In Farazouli et al., (2023) for example, chatbots are potentially an existential threat to higher education teachers’ assessment practices which we identify as the dystopia-is-now discourse. In Al-Zahrani (2023) we identify the utopia-around-the-corner thematicization expressed through the framing of the study. There, they note that “Dwivedi et al (2023) argue that GPT’s, in particular, will disrupt education and believe their biggest impact will be on knowledge work productivity”. Similarly, we identify examples of utopia-around-the-corner discourses in the discussion of the same paper when the authors note “in summary, the findings indicate the readiness of the higher education community in Saudi Arabi to integrate AI technologies in research and development.” p.11 (Al-Zahrani, 2023) articulating that the education community in a country is ready to take on the challenge presented by AI in education. This bold claim is made on self-reported data from a survey on students’ perception of AI.
We also found the discourse of altering authority reflected in the corpus. Several studies seem to align with this discourse about the integration of AI in education, such as in Dakakni and Safa, (2023) and Jafari and Keykha (2023), where the authors refer to AI learning systems as beneficial for students’ convenience and personalised learning without the intervention of teachers. Additionally, Rodway and Schepman (2023) and Mohamed et al. (2023), discuss AI in education as enabling teachers to offer individualised and ‘customized’ experiences to students. In several studies, this discourse was also present when framing AI chatbots’ integration in HE.

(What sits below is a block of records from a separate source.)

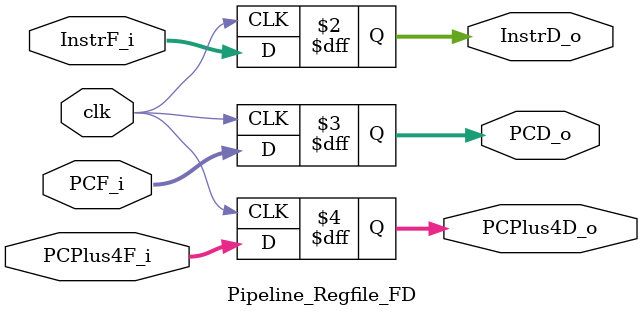
<source format=sv>
module Pipeline_Regfile_FD(
    //INPUTS
    input logic             clk,
    input logic  [31:0]     InstrF_i,
    input logic  [31:0]     PCF_i,
    input logic  [31:0]     PCPlus4F_i,

    //OUTPUTS
    output logic [31:0]      InstrD_o,
    output logic [31:0]      PCD_o,
    output logic [31:0]      PCPlus4D_o
);

always_ff @(posedge clk) begin 
    InstrD_o <= InstrF_i;
    PCD_o <= PCF_i;
    PCPlus4D_o <= PCPlus4F_i;
end

endmodule

</source>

In Farazouli et al., (2023) for example the findings suggest teachers lose a sense of control which we understand as an expression of the discourse of altering authority. Here agency is not necessarily only altered but there are concerns that it may be lost. Finally, Khosravi et al. (2023) portray AI chatbots as a game changer in clinical decision-making and genetics education and suggest that if their accuracy is improved, they can assist teachers in teaching and evaluating students.
We conclude that the studies we examined correspond in different ways to Bearman et al.’s (2022) discourse positions both in terms of framing AI chatbots as an imperative response and as altering authority in the context of HE representing both in dystopia-is-now or utopian-around-the-corner approaches.